▸ Exercise instructions
Give an exact copy of every entry.

++++ Input records ++++

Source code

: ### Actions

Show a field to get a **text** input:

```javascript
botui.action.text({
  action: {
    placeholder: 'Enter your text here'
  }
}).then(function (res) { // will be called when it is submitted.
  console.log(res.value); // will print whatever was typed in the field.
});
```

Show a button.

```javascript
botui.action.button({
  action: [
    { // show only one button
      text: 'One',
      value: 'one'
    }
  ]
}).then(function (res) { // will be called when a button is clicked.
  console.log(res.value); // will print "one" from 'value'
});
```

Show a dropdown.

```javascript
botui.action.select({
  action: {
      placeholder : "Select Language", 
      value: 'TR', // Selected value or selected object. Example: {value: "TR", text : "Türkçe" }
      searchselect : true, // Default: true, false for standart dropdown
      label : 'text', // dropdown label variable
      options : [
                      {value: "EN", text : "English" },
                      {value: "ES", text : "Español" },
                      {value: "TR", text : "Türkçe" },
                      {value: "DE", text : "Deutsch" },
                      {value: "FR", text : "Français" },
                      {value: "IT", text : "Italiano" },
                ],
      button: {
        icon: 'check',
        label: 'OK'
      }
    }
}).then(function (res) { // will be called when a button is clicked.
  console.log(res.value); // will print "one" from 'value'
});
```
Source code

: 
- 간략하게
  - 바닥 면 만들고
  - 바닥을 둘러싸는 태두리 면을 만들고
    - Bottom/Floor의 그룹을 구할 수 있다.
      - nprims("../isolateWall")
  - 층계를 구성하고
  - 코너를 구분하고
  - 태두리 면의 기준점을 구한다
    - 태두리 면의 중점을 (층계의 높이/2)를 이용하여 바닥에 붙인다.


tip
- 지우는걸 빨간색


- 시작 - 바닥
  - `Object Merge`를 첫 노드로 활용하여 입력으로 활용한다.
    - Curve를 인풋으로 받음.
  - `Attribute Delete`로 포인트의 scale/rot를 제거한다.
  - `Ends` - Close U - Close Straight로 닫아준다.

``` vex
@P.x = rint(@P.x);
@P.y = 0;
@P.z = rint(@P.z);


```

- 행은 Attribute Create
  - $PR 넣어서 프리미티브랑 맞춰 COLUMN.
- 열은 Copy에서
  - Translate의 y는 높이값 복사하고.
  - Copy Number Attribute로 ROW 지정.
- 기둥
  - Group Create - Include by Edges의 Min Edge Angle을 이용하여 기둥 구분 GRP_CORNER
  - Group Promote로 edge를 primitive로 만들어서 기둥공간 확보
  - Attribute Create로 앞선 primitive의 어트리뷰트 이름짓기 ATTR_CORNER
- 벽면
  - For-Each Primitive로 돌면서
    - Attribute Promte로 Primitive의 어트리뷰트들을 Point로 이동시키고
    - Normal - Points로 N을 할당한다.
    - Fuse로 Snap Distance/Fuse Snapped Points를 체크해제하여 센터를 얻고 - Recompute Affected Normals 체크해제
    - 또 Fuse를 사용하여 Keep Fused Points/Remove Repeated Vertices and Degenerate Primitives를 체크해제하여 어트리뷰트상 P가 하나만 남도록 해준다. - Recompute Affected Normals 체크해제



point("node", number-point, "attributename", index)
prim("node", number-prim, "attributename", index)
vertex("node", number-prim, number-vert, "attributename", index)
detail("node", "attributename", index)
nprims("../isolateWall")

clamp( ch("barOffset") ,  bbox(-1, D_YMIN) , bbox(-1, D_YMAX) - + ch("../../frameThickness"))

++++

▸ Written response
Source code

: ### Actions

Show a field to get a **text** input:

```javascript
botui.action.text({
  action: {
    placeholder: 'Enter your text here'
  }
}).then(function (res) { // will be called when it is submitted.
  console.log(res.value); // will print whatever was typed in the field.
});
```

Show a button.

```javascript
botui.action.button({
  action: [
    { // show only one button
      text: 'One',
      value: 'one'
    }
  ]
}).then(function (res) { // will be called when a button is clicked.
  console.log(res.value); // will print "one" from 'value'
});
```

Show a dropdown.

```javascript
botui.action.select({
  action: {
      placeholder : "Select Language", 
      value: 'TR', // Selected value or selected object. Example: {value: "TR", text : "Türkçe" }
      searchselect : true, // Default: true, false for standart dropdown
      label : 'text', // dropdown label variable
      options : [
                      {value: "EN", text : "English" },
                      {value: "ES", text : "Español" },
                      {value: "TR", text : "Türkçe" },
                      {value: "DE", text : "Deutsch" },
                      {value: "FR", text : "Français" },
                      {value: "IT", text : "Italiano" },
                ],
      button: {
        icon: 'check',
        label: 'OK'
      }
    }
}).then(function (res) { // will be called when a button is clicked.
  console.log(res.value); // will print "one" from 'value'
});
```
Source code

: 
- 간략하게
  - 바닥 면 만들고
  - 바닥을 둘러싸는 태두리 면을 만들고
    - Bottom/Floor의 그룹을 구할 수 있다.
      - nprims("../isolateWall")
  - 층계를 구성하고
  - 코너를 구분하고
  - 태두리 면의 기준점을 구한다
    - 태두리 면의 중점을 (층계의 높이/2)를 이용하여 바닥에 붙인다.


tip
- 지우는걸 빨간색


- 시작 - 바닥
  - `Object Merge`를 첫 노드로 활용하여 입력으로 활용한다.
    - Curve를 인풋으로 받음.
  - `Attribute Delete`로 포인트의 scale/rot를 제거한다.
  - `Ends` - Close U - Close Straight로 닫아준다.

``` vex
@P.x = rint(@P.x);
@P.y = 0;
@P.z = rint(@P.z);


```

- 행은 Attribute Create
  - $PR 넣어서 프리미티브랑 맞춰 COLUMN.
- 열은 Copy에서
  - Translate의 y는 높이값 복사하고.
  - Copy Number Attribute로 ROW 지정.
- 기둥
  - Group Create - Include by Edges의 Min Edge Angle을 이용하여 기둥 구분 GRP_CORNER
  - Group Promote로 edge를 primitive로 만들어서 기둥공간 확보
  - Attribute Create로 앞선 primitive의 어트리뷰트 이름짓기 ATTR_CORNER
- 벽면
  - For-Each Primitive로 돌면서
    - Attribute Promte로 Primitive의 어트리뷰트들을 Point로 이동시키고
    - Normal - Points로 N을 할당한다.
    - Fuse로 Snap Distance/Fuse Snapped Points를 체크해제하여 센터를 얻고 - Recompute Affected Normals 체크해제
    - 또 Fuse를 사용하여 Keep Fused Points/Remove Repeated Vertices and Degenerate Primitives를 체크해제하여 어트리뷰트상 P가 하나만 남도록 해준다. - Recompute Affected Normals 체크해제



point("node", number-point, "attributename", index)
prim("node", number-prim, "attributename", index)
vertex("node", number-prim, number-vert, "attributename", index)
detail("node", "attributename", index)
nprims("../isolateWall")

clamp( ch("barOffset") ,  bbox(-1, D_YMIN) , bbox(-1, D_YMAX) - + ch("../../frameThickness"))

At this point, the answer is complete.